What to do, then, if your script obtains a number as a text string from a file or user interface? The trick is that you need to employ conversion tools before you can treat a string like a number, or vice versa. For instance:

>>> int("42"), str(42)          # Convert from/to string
(42, '42')
>>> repr(42)                    # Convert to as-code string
'42'

The int function converts a string to a number, and the str function converts a number to its string representation (essentially, what it looks like when printed). The repr function (and the older backquotes expression, removed in Python 3.0) also converts an object to its string representation, but returns the object as a string of code that can be rerun to recreate the object. For strings, the result has quotes around it if displayed with a print statement:

>>> print(str('spam'), repr('spam'))
('spam', "'spam'")

See the sidebar str and repr Display Formats for more on this topic. Of these, int and str are the generally prescribed conversion techniques.

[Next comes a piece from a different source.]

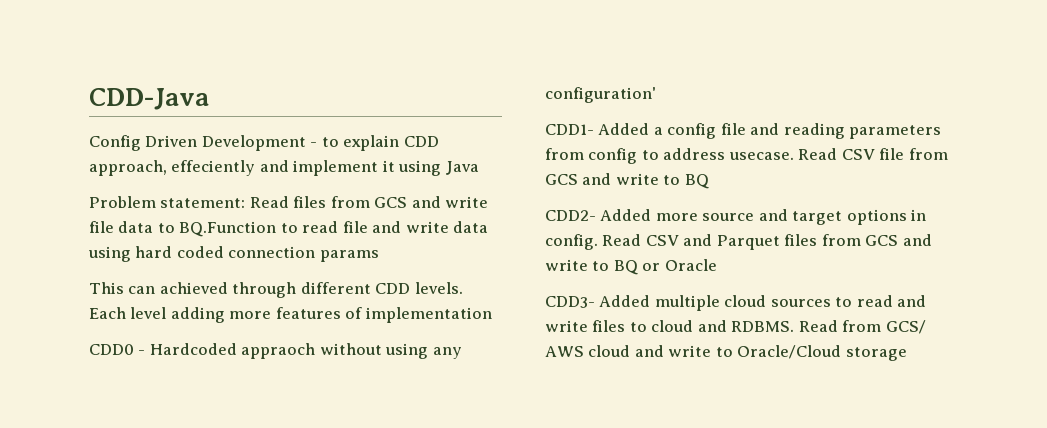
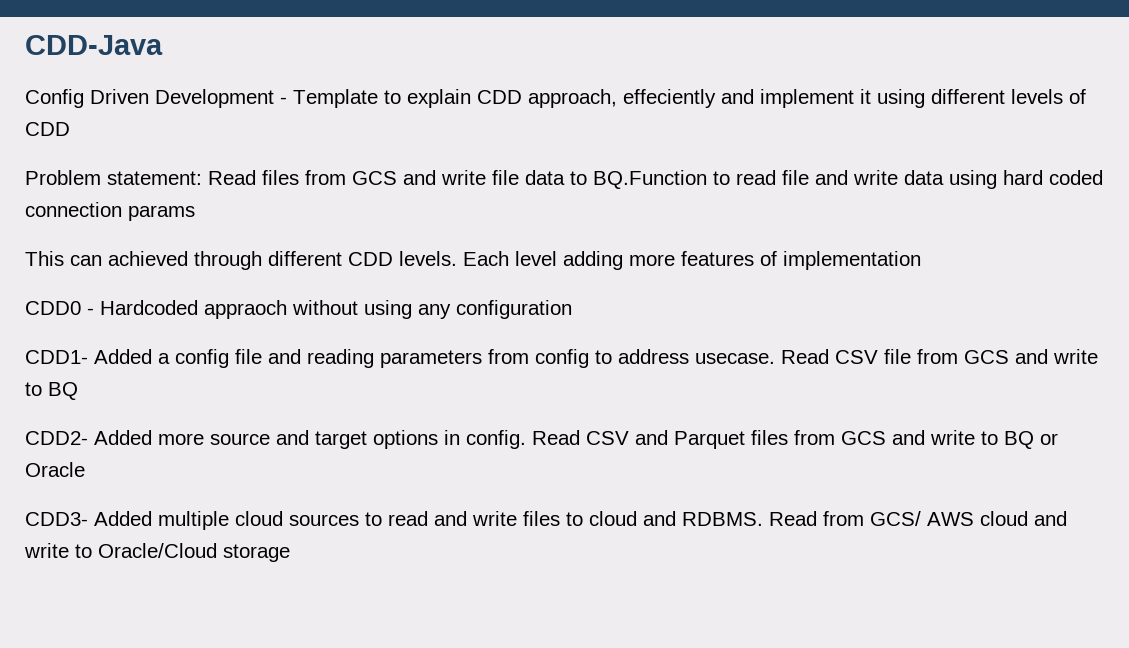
(318, 144) none -> [293,89,378,108] Template
[445,161,479,175] Java -> [931,89,1086,104] [25,122,70,136] different levels of CDD
[545,87,656,103] configuration' -> [456,300,572,319] configuration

Now, although you can’t mix strings and number types around operators such as +, you can manually convert operands before that operation if needed:

>>> S = "42"
>>> I = 1
>>> S + I
TypeError: cannot concatenate 'str' and 'int' objects

>>> int(S) + I            # Force addition
43

>>> S + str(I)            # Force concatenation
'421'

Similar built-in functions handle floating-point number conversions to and from strings:

>>> str(3.1415), float("1.5")
('3.1415', 1.5)

>>> text = "1.234E-10"
>>> float(text)
1.2340000000000001e-010

Later, we’ll further study the built-in eval function; it runs a string containing Python expression code and so can convert a string to any kind of object. The functions int and float convert only to numbers, but this restriction means they are usually faster (and more secure, because they do not accept arbitrary expression code). As we saw briefly in Chapter 5, the string formatting expression also provides a way to convert numbers to strings. We’ll discuss formatting further later in this chapter.

Character code conversions

On the subject of conversions, it is also possible to convert a single character to its underlying ASCII integer code by passing it to the built-in ord function—this returns the actual binary value of the corresponding byte in memory. The chr function performs the inverse operation, taking an ASCII integer code and converting it to the corresponding character:

>>> ord('s')
115
>>> chr(115)
's'

You can use a loop to apply these functions to all characters in a string. These tools can also be used to perform a sort of string-based math. To advance to the next character, for example, convert and do the math in integer:

>>> S = '5'
>>> S = chr(ord(S) + 1)
>>> S
'6'
>>> S = chr(ord(S) + 1)
>>> S
'7'

At least for single-character strings, this provides an alternative to using the built-in int function to convert from string to integer:

>>> int('5')
5
>>> ord('5') - ord('0')
5

Such conversions can be used in conjunction with looping statements, introduced in Chapter 4 and covered in depth in the next part of this book, to convert a string of binary digits to their corresponding integer values. Each time through the loop, multiply the current value by 2 and add the next digit’s integer value:

>>> B = '1101'                 # Convert binary digits to integer with ord
>>> I = 0
>>> while B != '':
...     I = I * 2 + (ord(B[0]) - ord('0'))
...     B = B[1:]
...
>>> I
13

A left-shift operation (I << 1) would have the same effect as multiplying by 2 here. We’ll leave this change as a suggested exercise, though, both because we haven’t studied loops in detail yet and because the int and bin built-ins we met in Chapter 5 handle binary conversion tasks for us in Python 2.6 and 3.0:

>>> int('1101', 2)             # Convert binary to integer: built-in
13
>>> bin(13)                    # Convert integer to binary
'0b1101'

Given enough time, Python tends to automate most common tasks!